INFORMATION -
☆ ☆ ☆ ☆ ☆ ☆ ☆
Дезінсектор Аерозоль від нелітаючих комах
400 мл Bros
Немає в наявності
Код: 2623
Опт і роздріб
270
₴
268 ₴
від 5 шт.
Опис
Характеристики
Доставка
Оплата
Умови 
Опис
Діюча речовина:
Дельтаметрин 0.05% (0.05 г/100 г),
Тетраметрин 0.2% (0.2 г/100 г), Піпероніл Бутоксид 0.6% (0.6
☆ ☆ ☆ ☆ ☆ ☆ ☆
Copy out every line of the item above without changing anything, keeping the original language and order.

Дезінсектор Аерозоль від нелітаючих комах
400 мл Bros
Немає в наявності
Код: 2623
Опт і роздріб
270
₴
268 ₴
від 5 шт.
Опис
Характеристики
Доставка
Оплата
Умови 
Опис
Діюча речовина:
Дельтаметрин 0.05% (0.05 г/100 г),
Тетраметрин 0.2% (0.2 г/100 г), Піпероніл Бутоксид 0.6% (0.6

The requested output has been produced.